Below are examples of processes you might use:

  • Automated default redirects rules for common situations like stock-outs.
  • Let the reader know about various redirect scenarios – use messages on the page.
  • Automated updates for database-driven websites (like e-commerce sites).
  • Crowd-sourcing update suggestions from users.
  • Having a process to regularly check if company developments or breaking industry news make any content obsolete.
  • Require departing employees to update or review their content as part of the exit process.
  • Assigning regular duties for keeping certain pages up-to-date or performing certain tasks. Many fingers make light work.
  • Incorporating old content management into the process of new content creation.

Evaluating Many Different Pages

I know – sometimes you just have to figure out what to do with a ton of totally different pages, and you don’t have time to read and analyze each one. That’s why most bloggers set and forget it – but with some critical thinking, it can be more manageable than you think.

Our previous tips may help you think about your problem strategically, but you still need a solution to effectively manage decision making in tough situations.  Here’s one: you’ve inherited a thousand old blog posts by various authors (some of which no longer may be employees), all widely varying in subject matter, quality, how up-to-date they are, and how they perform.

Below is an example decision-chart I totally ripped off from the brilliant LunaMetrician Stephen Kapusta, who developed one just like it to deal with such a scenario.

Old-content-decision

A decision-making model like the above enables you to make decisions without having to read all the content: all the questions in the chart can be answered with data that you can pull into a spreadsheet and manipulate in a few minutes. You can modify and repeat the model as needed.

You should also analyze content by segments. Articles older than 3 years is one broad segment, for example. An important segment might be articles with over 50,000 all-time pageviews but less than 200 pageviews in the last month. For these articles that have seen better days, we might want a decision-chart to help us decide between updating, consolidating, or redirecting.

Other segments might be articles with a certain outdated word(s) in it. Another segment could be articles in a certain category or topic written before a major change. For example, a segment that combines some of these would be: “articles outdated by (not provided)” – perhaps defined as articles published before mid-2013 that contain “Analytics” and “keywords” but do not contain (not provided).

Such segments can be whipped up with Screaming Frog, Google Analytics data, and some handy Excel work.

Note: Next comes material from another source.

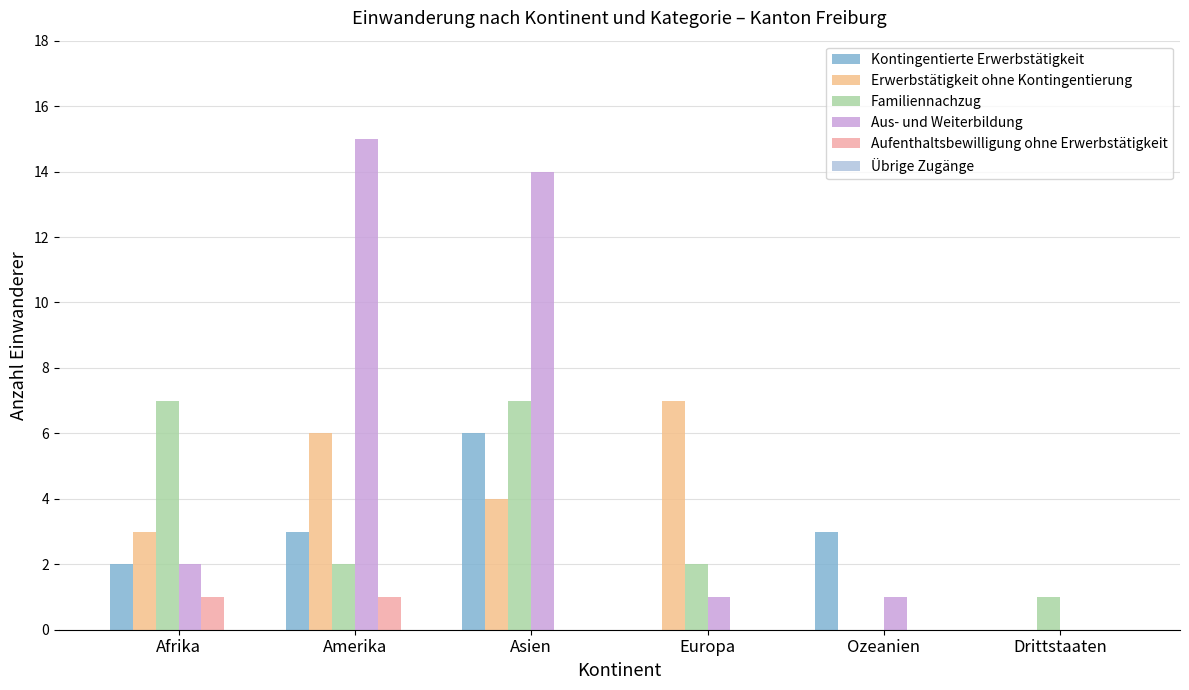

Is it true that Erwerbstätigkeit ohne Kontingentierung equals 10 at Amerika?

False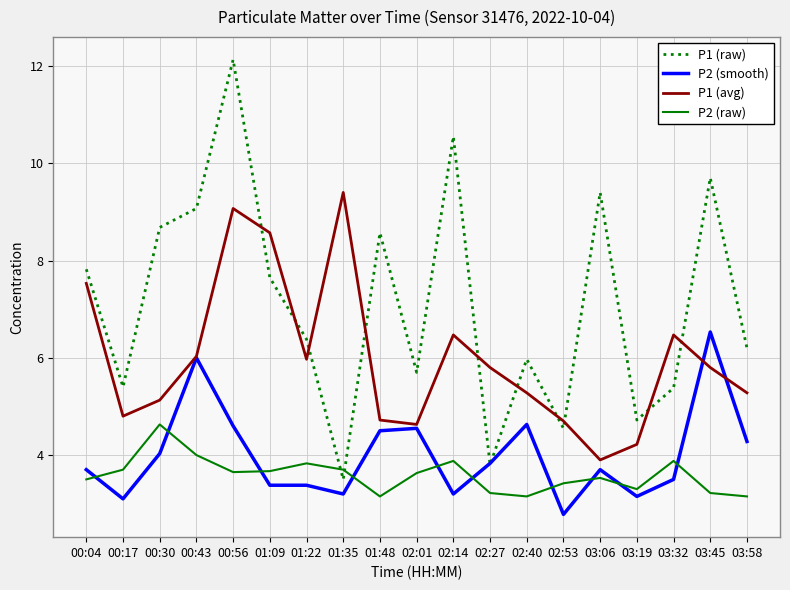

What value does the P2 (raw) series have at 00:17?

3.7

Summary tips on evaluating content

  • First, understand your pain-points (discussed in Part 1) and how various options will impact your site differently.
  • Let the data provide you with as many answers as you can.
  • Think about how you can segment content before you dive into analysis to speed things up and address low-hanging fruit. There’s no limit to content segments you can create.
  • Consider employing a point system utilizing questions from your decision charts, where each Yes gets a point. A point system can be an alternative decision-system or can help you prioritize content batches and segment.
  • Delegate tasks to the right people.
  • When analyzing batches of pages, be sure to check-off analyzed pages to avoid re-work.